# for separated parents w/kids



## dazed/confused (Jan 18, 2012)

I have been separated for a few weeks now and I talk to my daughter nearly every morning and night. We have the same conversation most of the time. How was school, how did you sleep etc. I want to talk to her as much as I can, not being there at night and in the morning is killing me. What I worry about is that the conversations seem to get quite repetetive and I don't want her to not want to call because it's the same old thing. Am I worried about something that isn't there? Maybe some examples from others would let me know what is "normal"? Idk if I'm boring her or not because I don't know what to talk about, with being out of the loop.


----------



## Lon (Jun 6, 2011)

How old is your Daughter? I think repitition can be good, if she is engaged in the conversation you aren't missing anything. My son is 5, we've been separated 11 months, until recently he just doesn't converse on the phone, however just two nights ago while he was with her he was really missing me and asked her to call me, it was the most engaged phone conversation we've had so far... and it wasn't uplifting or us telling each other anything new, just talking and developing our bond.


----------



## dazed/confused (Jan 18, 2012)

Lon said:


> How old is your Daughter? I think repitition can be good, if she is engaged in the conversation you aren't missing anything. My son is 5, we've been separated 11 months, until recently he just doesn't converse on the phone, however just two nights ago while he was with her he was really missing me and asked her to call me, it was the most engaged phone conversation we've had so far... and it wasn't uplifting or us telling each other anything new, just talking and developing our bond.

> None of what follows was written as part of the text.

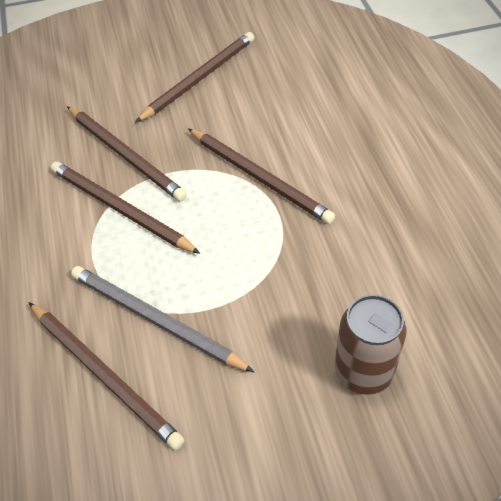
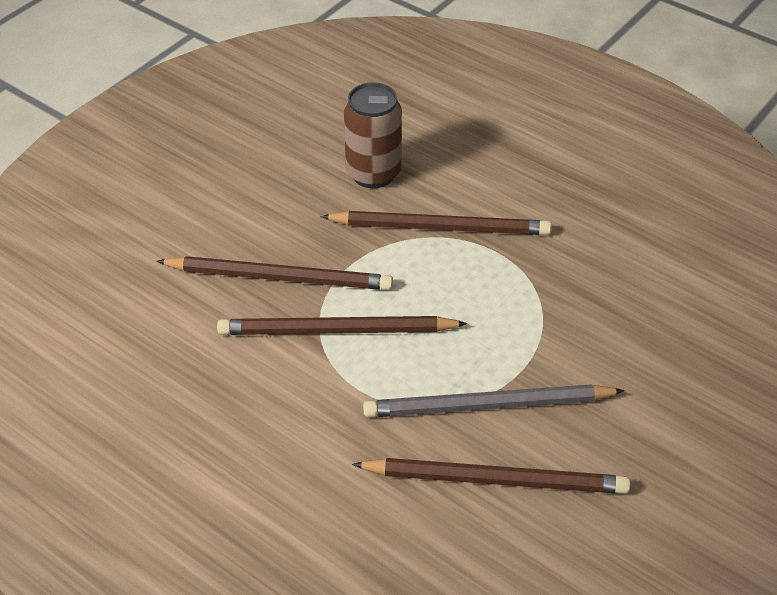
camera: 40 degrees left, 5 degrees down
(199, 78) = (269, 162): brown pencil -> none
(363, 372) = (703, 338): brown can -> brown can (373, 173)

She is 9. I keep thinking the same thing about bonding, that she knows it's happening, can depend on it and gets it in her routine.


----------



## working_together (Oct 16, 2011)

I think it's pretty normal to have some repetitive conversation, it becomes a bit of a routine, it's healthy I think. Maybe you can get a little more in depth and talk about what she did that day at school based on what she usually talks about friends, favorite subjects, I sometimes ask my kids "what was the funniest thing that happened at school today?" It's an open ended question that allows them to answer it with more than a yes or no.

Hope this helps


----------



## cherokee96red (Apr 23, 2011)

I can only address this from the perspective that my DD is 18 now. For the moment, she is with her dad (she was 17 when he left)in NJ, I'm in FL. But we talk several times a week, text, and dog each other on FB. Yeah, there have been quite a few talks that were given to repetitiveness on some subjects. But the most recent one was really good, except that dad interrupted it to have her go pick up sandwiches for dinner (she just got her 1st car so she has been made the go-fer).

I find we have the best talks when she's away from Lie and Trampasaurus, think she feels freer to say what's on her mind.

I try to keep the talk focused on her, what she's doing, work, etc and stay away from known bad topics. She even called one night after work (left stranded at night with no ride by dad) and ended up having me calm her during her "freak out".

So I'd say just keep doing what you're doing, the routine of the calls is reassuring to her, she knows who will be there (esp on the phn) for her.


----------



## 5Creed (May 29, 2011)

I think you are doing just fine! Remember that she might not really care at the age she is; she just wants to hear your voice. This has been my experience with my own younger kids-one who is also nine. My STBX calls them almost every night, and even though the conversations are also a bit repetitive, I feel they just want the security of Dad's voice no matter what they talk about.


----------



## Jayb (Mar 6, 2012)

Find out what tv shows, books and music she likes. Then, study up on them. Ask her about them. In other words, go live in her world for a while. I can tell my children appreciate me knowing all of their shows and video games and am willing to talk about them and play with them.

Ask her about her classmates and friends. What is her favorite subject? Tell her stories about you when you were a child. My 4 year old frequently asks me to tell her a funny story. I know that means some crazy story from my childhood.

Give her a tip in the morning and then follow up on it in the evening..Tip - ask your teacher if you could help clean up the classroom. Then ask her if she did so. Then you can tie a lesson onto it. Like the importance of offering help to others without them asking.

Read her a short story or poem. 

My children aren't big with phone, so it is hard. Maybe if you could do skype or something.


----------



## cantmove (Feb 20, 2012)

My stbxwh calls my 12yr old son every night and every morning. The conversations are typically the same especially in morning but I know my son loves to hear his dads voice. Sometimes at bedtime if he hasn't gotten the call yet he calls his dad instead. He doesn't care what they talk about he justs wants to hear his voice before he goes to sleep. You are doing great, try not to worry.


----------



## dazed/confused (Jan 18, 2012)

thanks to everybody for the ideas and the support. It's good to know I'm not completely screwing up.
_Posted via Mobile Device_


----------